Task to complete
Output the data exactly, with every line intact.

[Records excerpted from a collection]
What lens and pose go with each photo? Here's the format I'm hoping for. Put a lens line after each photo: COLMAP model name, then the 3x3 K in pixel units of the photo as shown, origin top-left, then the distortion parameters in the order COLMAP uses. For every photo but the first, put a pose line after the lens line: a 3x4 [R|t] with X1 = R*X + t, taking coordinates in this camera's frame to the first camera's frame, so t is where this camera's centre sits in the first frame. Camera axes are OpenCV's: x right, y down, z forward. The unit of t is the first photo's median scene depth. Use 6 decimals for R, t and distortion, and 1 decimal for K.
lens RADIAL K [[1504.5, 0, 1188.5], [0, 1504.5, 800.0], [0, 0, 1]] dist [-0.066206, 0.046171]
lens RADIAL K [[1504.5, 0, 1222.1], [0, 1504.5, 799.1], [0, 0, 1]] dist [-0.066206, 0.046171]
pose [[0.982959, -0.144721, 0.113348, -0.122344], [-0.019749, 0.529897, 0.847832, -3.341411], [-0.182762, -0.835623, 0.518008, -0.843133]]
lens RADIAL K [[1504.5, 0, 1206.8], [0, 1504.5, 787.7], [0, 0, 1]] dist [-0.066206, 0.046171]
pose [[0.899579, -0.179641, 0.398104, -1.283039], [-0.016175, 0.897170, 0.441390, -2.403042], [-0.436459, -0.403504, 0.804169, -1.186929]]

Output below
What lens and pose go with each photo? Here's the format I'm hoping for. Put a lens line after each photo: COLMAP model name, then the 3x3 K in pixel units of the photo as shown, origin top-left, then the distortion parameters in the order COLMAP uses. For every photo but the first, put a pose line after the lens line: a 3x4 [R|t] with X1 = R*X + t, taking coordinates in this camera's frame to the first camera's frame, so t is where this camera's centre sits in the first frame. Camera axes are OpenCV's: x right, y down, z forward. The unit of t is the first photo's median scene depth. Use 6 decimals for R, t and distortion, and 1 decimal for K.
lens RADIAL K [[1504.5, 0, 1188.5], [0, 1504.5, 800.0], [0, 0, 1]] dist [-0.066206, 0.046171]
lens RADIAL K [[1504.5, 0, 1222.1], [0, 1504.5, 799.1], [0, 0, 1]] dist [-0.066206, 0.046171]
pose [[0.982959, -0.144721, 0.113348, -0.122344], [-0.019749, 0.529897, 0.847832, -3.341411], [-0.182762, -0.835623, 0.518008, -0.843133]]
lens RADIAL K [[1504.5, 0, 1206.8], [0, 1504.5, 787.7], [0, 0, 1]] dist [-0.066206, 0.046171]
pose [[0.899579, -0.179641, 0.398104, -1.283039], [-0.016175, 0.897170, 0.441390, -2.403042], [-0.436459, -0.403504, 0.804169, -1.186929]]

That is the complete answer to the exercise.